改革の先頭にたったのが新井氏。過去に自動車メーカーに勤務していた経験を活かし、改革のデザインを描いた。県や金融機関などが開催するIoTの勉強会を巡り回った。そして工場のQCDを上げるのに何が阻害要因になっているのか、徹底的な洗い出しを行った。
「少量多品種の部品を扱っているため、装置の組み替えが頻繁に行われる。組み替え中、機械が稼働できない。工場内の情報が紙で管理されていて、データ分析力も弱かった」と新井氏は振り返る。雇用の逼迫も阻害要因の一つとして持ち上がった。
「QCDの別次元への引き上げ」を目指して策定したのが「IoT 5カ年計画」だ。「現場情報の電子化」「稼働状況の見える化」「第三工場のスマートファクトリー化」という3つの改革の柱を立てた。
これまで丸秀では、機械のセッティングなどの生産現場の作業情報はすべて紙でやりとりされていた。1日3000種類もの部品を製造するため、1つの製造装置で金型を何度も交換する。作業手順をまとめた紙を管理しているファイルから取り出し、その紙を製造装置のある場所に持っていって作業する。製造した部品の検査工程もすべて紙に記録をしていた。
そこで取り組んだのが現場情報の電子化だ。紙の資料をすべてデータ化し、それを機械のそばにあるモニターで確認できるようにした。作業がすばやくできるよう注意点などの画像も添えられた。製品検査に使用する計測器はすべてネットワークに接続した。部品を計測器にセッティングし、得られた検査データは、ボタンを押すと社内のサーバーに蓄積される。検査台にはカメラを設置。不具合部分がみつかると、すぐにカメラで撮影する。
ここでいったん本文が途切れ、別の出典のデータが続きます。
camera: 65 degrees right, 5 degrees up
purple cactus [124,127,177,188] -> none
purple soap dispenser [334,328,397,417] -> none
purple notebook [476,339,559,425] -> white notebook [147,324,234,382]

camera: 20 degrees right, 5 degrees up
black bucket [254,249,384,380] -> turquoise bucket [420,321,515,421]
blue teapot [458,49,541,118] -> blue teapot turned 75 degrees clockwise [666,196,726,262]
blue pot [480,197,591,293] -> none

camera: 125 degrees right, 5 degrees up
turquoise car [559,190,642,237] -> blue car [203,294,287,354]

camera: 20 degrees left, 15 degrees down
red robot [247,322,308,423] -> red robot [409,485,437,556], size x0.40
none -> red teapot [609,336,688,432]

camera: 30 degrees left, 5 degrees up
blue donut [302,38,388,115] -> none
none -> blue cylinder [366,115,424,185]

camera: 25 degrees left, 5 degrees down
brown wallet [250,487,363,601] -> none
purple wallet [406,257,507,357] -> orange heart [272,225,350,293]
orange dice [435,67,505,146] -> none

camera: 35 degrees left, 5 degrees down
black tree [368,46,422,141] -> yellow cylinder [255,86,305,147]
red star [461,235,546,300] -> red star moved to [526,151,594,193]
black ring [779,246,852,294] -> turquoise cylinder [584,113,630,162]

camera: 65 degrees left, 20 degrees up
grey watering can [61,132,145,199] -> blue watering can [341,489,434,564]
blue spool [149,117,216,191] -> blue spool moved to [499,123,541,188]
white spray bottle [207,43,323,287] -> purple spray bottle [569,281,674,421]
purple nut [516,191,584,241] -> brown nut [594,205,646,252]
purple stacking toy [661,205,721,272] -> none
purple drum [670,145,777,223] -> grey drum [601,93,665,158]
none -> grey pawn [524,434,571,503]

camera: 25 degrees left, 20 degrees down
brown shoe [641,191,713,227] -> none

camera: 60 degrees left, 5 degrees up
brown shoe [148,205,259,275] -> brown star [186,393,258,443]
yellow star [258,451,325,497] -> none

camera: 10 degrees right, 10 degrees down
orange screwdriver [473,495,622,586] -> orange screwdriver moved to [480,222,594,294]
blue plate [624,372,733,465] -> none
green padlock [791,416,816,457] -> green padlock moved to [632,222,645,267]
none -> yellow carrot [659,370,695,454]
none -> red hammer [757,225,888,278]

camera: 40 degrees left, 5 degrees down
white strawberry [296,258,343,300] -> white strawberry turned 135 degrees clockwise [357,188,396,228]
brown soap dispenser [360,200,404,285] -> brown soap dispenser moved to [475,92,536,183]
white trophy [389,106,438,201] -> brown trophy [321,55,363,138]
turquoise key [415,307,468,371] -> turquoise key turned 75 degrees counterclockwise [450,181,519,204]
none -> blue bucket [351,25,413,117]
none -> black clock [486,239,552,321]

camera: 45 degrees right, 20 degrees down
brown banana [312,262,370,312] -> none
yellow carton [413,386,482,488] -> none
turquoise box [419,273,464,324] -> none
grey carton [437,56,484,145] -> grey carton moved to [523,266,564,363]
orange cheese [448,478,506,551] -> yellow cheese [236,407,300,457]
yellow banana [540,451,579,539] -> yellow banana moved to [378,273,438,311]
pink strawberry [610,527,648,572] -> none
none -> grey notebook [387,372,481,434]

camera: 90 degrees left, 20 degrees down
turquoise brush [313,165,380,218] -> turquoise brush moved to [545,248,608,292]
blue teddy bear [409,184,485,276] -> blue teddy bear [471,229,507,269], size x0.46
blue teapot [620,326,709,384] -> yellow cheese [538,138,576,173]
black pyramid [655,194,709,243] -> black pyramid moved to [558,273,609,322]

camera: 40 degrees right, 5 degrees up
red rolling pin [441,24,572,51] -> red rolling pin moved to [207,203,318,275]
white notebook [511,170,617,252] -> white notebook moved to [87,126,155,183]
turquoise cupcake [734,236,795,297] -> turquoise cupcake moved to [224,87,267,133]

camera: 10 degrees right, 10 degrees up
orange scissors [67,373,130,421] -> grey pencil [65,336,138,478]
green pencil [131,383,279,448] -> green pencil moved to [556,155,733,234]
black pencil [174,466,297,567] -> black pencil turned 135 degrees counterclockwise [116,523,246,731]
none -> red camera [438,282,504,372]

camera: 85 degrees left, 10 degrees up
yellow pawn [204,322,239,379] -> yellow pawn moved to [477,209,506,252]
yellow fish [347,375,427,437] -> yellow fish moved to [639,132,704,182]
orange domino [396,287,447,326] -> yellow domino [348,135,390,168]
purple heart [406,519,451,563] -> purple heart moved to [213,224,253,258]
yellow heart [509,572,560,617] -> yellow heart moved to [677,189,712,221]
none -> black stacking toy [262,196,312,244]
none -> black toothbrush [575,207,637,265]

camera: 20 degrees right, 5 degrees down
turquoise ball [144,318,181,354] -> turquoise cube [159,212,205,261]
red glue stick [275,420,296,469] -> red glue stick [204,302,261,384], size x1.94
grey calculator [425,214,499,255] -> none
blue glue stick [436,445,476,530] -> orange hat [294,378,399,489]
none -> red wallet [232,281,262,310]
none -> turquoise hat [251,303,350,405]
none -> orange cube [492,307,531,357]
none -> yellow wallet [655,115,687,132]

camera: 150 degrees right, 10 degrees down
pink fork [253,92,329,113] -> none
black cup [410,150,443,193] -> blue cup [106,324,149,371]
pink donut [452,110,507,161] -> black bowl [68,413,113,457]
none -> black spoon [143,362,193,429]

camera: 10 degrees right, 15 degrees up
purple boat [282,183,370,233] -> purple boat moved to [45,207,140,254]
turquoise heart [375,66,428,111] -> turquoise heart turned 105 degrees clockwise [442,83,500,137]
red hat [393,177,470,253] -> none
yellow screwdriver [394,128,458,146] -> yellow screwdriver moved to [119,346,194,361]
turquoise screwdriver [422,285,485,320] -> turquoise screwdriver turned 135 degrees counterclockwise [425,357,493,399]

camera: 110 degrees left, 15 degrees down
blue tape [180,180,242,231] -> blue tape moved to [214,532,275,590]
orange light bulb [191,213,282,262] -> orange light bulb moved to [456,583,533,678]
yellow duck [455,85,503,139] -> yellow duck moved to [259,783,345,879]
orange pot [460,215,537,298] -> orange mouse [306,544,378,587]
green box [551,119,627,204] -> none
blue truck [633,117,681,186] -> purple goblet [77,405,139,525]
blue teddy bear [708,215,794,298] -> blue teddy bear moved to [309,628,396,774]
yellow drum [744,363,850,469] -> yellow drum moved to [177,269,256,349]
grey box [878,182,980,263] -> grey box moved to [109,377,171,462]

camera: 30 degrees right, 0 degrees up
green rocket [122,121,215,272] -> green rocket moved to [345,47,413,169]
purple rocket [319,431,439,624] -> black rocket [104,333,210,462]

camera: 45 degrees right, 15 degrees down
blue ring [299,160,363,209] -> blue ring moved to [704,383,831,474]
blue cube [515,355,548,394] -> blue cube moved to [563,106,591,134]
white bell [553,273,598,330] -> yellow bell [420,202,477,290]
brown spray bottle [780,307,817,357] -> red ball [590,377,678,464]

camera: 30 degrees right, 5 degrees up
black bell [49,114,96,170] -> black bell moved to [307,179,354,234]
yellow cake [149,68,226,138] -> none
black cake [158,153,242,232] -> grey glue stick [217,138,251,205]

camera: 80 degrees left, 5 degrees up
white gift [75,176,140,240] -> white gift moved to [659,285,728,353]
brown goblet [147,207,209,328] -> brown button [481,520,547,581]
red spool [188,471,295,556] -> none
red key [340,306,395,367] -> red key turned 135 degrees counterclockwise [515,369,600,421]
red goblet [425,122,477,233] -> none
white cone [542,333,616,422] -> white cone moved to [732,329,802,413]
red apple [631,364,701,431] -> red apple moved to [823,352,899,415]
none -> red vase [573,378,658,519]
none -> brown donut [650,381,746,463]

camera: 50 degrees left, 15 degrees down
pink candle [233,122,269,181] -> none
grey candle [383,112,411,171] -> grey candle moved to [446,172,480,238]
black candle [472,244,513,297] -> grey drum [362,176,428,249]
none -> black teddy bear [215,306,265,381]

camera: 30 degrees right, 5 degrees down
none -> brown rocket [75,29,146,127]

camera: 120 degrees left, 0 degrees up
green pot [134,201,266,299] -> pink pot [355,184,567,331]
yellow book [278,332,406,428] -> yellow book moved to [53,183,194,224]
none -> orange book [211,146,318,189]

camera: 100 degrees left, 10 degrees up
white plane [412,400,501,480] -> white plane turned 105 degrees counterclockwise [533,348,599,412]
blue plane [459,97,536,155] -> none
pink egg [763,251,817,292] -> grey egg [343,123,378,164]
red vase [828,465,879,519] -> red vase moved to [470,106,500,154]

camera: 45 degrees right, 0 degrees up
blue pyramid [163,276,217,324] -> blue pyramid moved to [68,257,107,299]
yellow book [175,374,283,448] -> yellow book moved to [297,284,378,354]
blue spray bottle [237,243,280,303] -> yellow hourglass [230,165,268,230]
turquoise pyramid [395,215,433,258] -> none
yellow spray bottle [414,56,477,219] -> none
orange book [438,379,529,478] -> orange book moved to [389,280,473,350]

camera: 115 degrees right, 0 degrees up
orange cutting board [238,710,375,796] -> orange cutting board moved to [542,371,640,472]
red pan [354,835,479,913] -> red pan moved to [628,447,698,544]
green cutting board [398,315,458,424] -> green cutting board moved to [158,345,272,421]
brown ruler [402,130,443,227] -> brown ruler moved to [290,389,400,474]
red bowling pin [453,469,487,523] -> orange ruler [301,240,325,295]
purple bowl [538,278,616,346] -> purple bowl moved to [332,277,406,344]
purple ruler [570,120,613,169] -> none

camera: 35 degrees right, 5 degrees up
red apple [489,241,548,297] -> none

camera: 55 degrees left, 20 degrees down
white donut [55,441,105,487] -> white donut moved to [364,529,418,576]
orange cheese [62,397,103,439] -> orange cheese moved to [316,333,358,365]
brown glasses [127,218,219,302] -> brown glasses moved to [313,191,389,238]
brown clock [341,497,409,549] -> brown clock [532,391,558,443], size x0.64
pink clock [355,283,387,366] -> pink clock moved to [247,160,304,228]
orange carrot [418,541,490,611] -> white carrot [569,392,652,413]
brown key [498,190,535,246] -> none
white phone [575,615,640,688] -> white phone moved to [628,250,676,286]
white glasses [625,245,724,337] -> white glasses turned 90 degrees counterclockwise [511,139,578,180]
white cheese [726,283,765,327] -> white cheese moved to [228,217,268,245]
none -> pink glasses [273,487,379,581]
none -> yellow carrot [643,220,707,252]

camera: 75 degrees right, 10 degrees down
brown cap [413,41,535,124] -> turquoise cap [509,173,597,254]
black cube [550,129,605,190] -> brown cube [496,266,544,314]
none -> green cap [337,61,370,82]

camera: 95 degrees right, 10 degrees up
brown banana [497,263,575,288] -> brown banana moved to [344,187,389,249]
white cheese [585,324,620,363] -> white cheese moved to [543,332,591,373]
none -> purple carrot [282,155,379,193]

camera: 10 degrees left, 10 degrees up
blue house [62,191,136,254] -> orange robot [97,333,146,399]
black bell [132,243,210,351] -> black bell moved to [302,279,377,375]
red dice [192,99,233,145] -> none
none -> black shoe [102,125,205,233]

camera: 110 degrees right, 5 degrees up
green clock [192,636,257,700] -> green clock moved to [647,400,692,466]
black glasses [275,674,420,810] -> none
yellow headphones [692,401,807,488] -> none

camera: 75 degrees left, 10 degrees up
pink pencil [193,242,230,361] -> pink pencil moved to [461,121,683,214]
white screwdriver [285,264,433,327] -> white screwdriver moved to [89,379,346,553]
「これまで検査の結果を手書きで記入していたが、工数が多く、誤記入もあった。データを統計的に処理しようとすると、表計算ソフトに再入力してグラフ化する。非常に工数がかかったが、大幅な省力化が実現できた」と新井取締役は話す。
さらに計測器だけでなく、プレス機などの製造機器もすべてネットワークに接続し、製造装置の稼働状況をリアルタイムで電子データとして蓄積する。いつ、誰が、どれくらいの時間で、どんな作業をして、どれだけの部品を製造したという作業履歴も電子データで記録できるようにした。